--- Work to be completed ---
Reproduce the Panda Planning excerpt below word for word, from its first line through its last.

--- Excerpt to read ---
● ● ● ●

Panda Planning resulted in a number of successful collaborative projects and a created a couple of ventures:

  • open.enspiral workshops — Europe / Australia / North & South America ~20 events and over 400 participants
  • T4NT (Tech for Non-Tech) licensed to Code for Australia
  • Practical Self-Management Intensive online course via Leadwise — 4 cohorts to date with participants from Australia, Japan, South Korea, The Philippines, Singapore, India, Brazil, Ecuador, USA, Canada, Denmark, Germany, France, Slovakia, the Netherlands, Spain and the UK
  • Cobudget finding a home in Greaterthan
  • Bamboo being developed with Root Systems
  • Community Retreat in Hungary in conjunction with Social Fokus
  • Convened and co-hosted Art of Hosting Aotearoa
  • Launched the Peer Garden
  • Developed some good processes for prioritising business opportunities
  • Collaborating with other pods and teams

What we learned

Cohesion

Things are easier when teams are:

A) co-located and

B) deriving livelihood from the same activities.

● ● ● ●

--- Data ---
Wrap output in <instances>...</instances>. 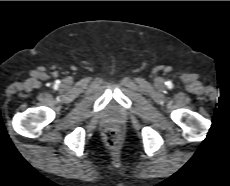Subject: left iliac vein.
Masks as SVG:
<instances>
[{
  "instance_id": "1",
  "label": "left iliac vein",
  "mask_w": 230,
  "mask_h": 186,
  "mask_svg": "<svg viewBox=\"0 0 230 186\" xmlns=\"http://www.w3.org/2000/svg\"><path fill=\"white\" fill-rule=\"evenodd\" d=\"M158 84H162V80H158Z\"/></svg>"
}]
</instances>
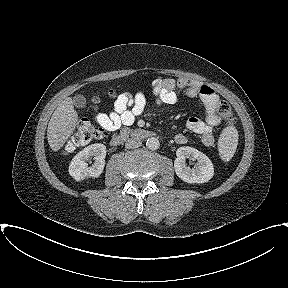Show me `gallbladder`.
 Listing matches in <instances>:
<instances>
[{
	"label": "gallbladder",
	"instance_id": "obj_1",
	"mask_svg": "<svg viewBox=\"0 0 288 288\" xmlns=\"http://www.w3.org/2000/svg\"><path fill=\"white\" fill-rule=\"evenodd\" d=\"M73 102L77 108H84L86 106V98L80 94L73 97Z\"/></svg>",
	"mask_w": 288,
	"mask_h": 288
}]
</instances>
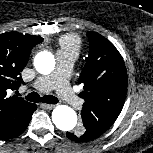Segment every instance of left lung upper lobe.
<instances>
[{
  "mask_svg": "<svg viewBox=\"0 0 153 153\" xmlns=\"http://www.w3.org/2000/svg\"><path fill=\"white\" fill-rule=\"evenodd\" d=\"M89 55L79 76L84 133L101 136L119 116L126 98L127 72L115 46L96 32H87Z\"/></svg>",
  "mask_w": 153,
  "mask_h": 153,
  "instance_id": "obj_1",
  "label": "left lung upper lobe"
}]
</instances>
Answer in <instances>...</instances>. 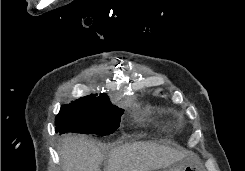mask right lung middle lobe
Masks as SVG:
<instances>
[{"label": "right lung middle lobe", "instance_id": "1", "mask_svg": "<svg viewBox=\"0 0 245 171\" xmlns=\"http://www.w3.org/2000/svg\"><path fill=\"white\" fill-rule=\"evenodd\" d=\"M124 110L110 100L79 101L61 107L56 117V132L112 134L120 125Z\"/></svg>", "mask_w": 245, "mask_h": 171}]
</instances>
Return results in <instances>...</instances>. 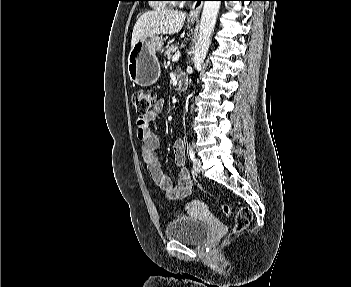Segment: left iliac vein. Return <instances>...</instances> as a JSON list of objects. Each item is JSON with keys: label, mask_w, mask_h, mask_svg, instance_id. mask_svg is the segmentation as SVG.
Instances as JSON below:
<instances>
[{"label": "left iliac vein", "mask_w": 351, "mask_h": 287, "mask_svg": "<svg viewBox=\"0 0 351 287\" xmlns=\"http://www.w3.org/2000/svg\"><path fill=\"white\" fill-rule=\"evenodd\" d=\"M201 160L199 158H195V160L193 161V169L195 170V172L199 173L201 171Z\"/></svg>", "instance_id": "4c4485c4"}]
</instances>
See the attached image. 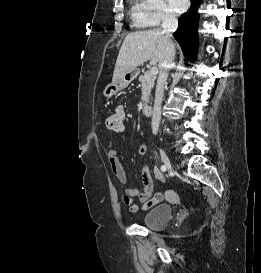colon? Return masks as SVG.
<instances>
[{
  "mask_svg": "<svg viewBox=\"0 0 261 273\" xmlns=\"http://www.w3.org/2000/svg\"><path fill=\"white\" fill-rule=\"evenodd\" d=\"M106 126L108 129L112 131H119L122 128V123H121V117L118 115H111L107 118L106 120ZM168 197L170 199H175V196L172 192H168Z\"/></svg>",
  "mask_w": 261,
  "mask_h": 273,
  "instance_id": "1",
  "label": "colon"
}]
</instances>
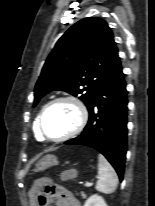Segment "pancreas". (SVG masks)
Masks as SVG:
<instances>
[{
	"label": "pancreas",
	"instance_id": "obj_1",
	"mask_svg": "<svg viewBox=\"0 0 155 206\" xmlns=\"http://www.w3.org/2000/svg\"><path fill=\"white\" fill-rule=\"evenodd\" d=\"M81 196H82V198H85V197H86V195H85L84 192H81Z\"/></svg>",
	"mask_w": 155,
	"mask_h": 206
}]
</instances>
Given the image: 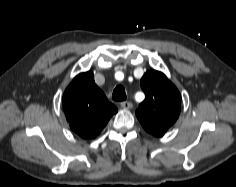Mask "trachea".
<instances>
[{"label":"trachea","mask_w":236,"mask_h":187,"mask_svg":"<svg viewBox=\"0 0 236 187\" xmlns=\"http://www.w3.org/2000/svg\"><path fill=\"white\" fill-rule=\"evenodd\" d=\"M112 98L115 101L126 100L127 96H126L125 88L122 85H118L113 91Z\"/></svg>","instance_id":"3493384b"}]
</instances>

● ● ● ●

--- Correct result ---
Panda Planning resulted in a number of successful collaborative projects and a created a couple of ventures:

  • open.enspiral workshops — Europe / Australia / North & South America ~20 events and over 400 participants
  • T4NT (Tech for Non-Tech) licensed to Code for Australia
  • Practical Self-Management Intensive online course via Leadwise — 4 cohorts to date with participants from Australia, Japan, South Korea, The Philippines, Singapore, India, Brazil, Ecuador, USA, Canada, Denmark, Germany, France, Slovakia, the Netherlands, Spain and the UK
  • Cobudget finding a home in Greaterthan
  • Bamboo being developed with Root Systems
  • Community Retreat in Hungary in conjunction with Social Fokus
  • Convened and co-hosted Art of Hosting Aotearoa
  • Launched the Peer Garden
  • Developed some good processes for prioritising business opportunities
  • Collaborating with other pods and teams

What we learned

Cohesion

Things are easier when teams are:

A) co-located and

B) deriving livelihood from the same activities.